• _Dataset_
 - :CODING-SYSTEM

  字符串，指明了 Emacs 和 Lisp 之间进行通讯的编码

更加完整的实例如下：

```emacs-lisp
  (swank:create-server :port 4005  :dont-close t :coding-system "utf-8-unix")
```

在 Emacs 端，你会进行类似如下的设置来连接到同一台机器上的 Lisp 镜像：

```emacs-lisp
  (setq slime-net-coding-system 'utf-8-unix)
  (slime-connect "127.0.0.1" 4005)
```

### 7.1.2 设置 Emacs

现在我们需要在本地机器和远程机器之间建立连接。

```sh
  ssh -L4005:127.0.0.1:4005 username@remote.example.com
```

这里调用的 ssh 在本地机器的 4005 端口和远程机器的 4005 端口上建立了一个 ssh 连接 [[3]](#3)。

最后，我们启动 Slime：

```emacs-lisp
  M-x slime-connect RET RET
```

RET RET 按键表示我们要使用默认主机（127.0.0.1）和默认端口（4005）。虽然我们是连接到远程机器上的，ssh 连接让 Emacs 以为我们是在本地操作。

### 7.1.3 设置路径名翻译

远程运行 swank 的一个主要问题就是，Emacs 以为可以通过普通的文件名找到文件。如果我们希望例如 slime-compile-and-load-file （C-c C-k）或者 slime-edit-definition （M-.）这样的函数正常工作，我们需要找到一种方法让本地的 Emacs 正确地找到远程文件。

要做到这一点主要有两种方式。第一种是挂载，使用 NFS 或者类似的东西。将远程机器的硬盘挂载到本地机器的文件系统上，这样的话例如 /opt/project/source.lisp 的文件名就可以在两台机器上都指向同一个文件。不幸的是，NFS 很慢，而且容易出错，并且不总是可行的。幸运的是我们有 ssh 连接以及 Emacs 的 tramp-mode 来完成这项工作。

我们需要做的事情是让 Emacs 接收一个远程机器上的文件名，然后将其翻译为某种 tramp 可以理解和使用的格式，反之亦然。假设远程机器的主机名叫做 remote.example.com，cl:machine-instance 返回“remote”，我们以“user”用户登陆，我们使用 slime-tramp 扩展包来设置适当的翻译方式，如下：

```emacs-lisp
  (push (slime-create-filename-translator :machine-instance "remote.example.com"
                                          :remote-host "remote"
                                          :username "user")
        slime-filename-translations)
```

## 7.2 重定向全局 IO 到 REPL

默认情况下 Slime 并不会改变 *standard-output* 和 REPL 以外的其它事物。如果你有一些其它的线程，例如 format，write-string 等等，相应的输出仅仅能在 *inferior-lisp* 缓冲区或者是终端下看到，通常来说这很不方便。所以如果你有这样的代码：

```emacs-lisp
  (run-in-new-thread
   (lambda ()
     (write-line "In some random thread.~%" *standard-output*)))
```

• _What the exercise asks_
From the line holding "默认情况下 Slime 并不会改变" down to the final line above, quote every line exactly and only those lines.

• _Answer box_
默认情况下 Slime 并不会改变 *standard-output* 和 REPL 以外的其它事物。如果你有一些其它的线程，例如 format，write-string 等等，相应的输出仅仅能在 *inferior-lisp* 缓冲区或者是终端下看到，通常来说这很不方便。所以如果你有这样的代码：

```emacs-lisp
  (run-in-new-thread
   (lambda ()
     (write-line "In some random thread.~%" *standard-output*)))
```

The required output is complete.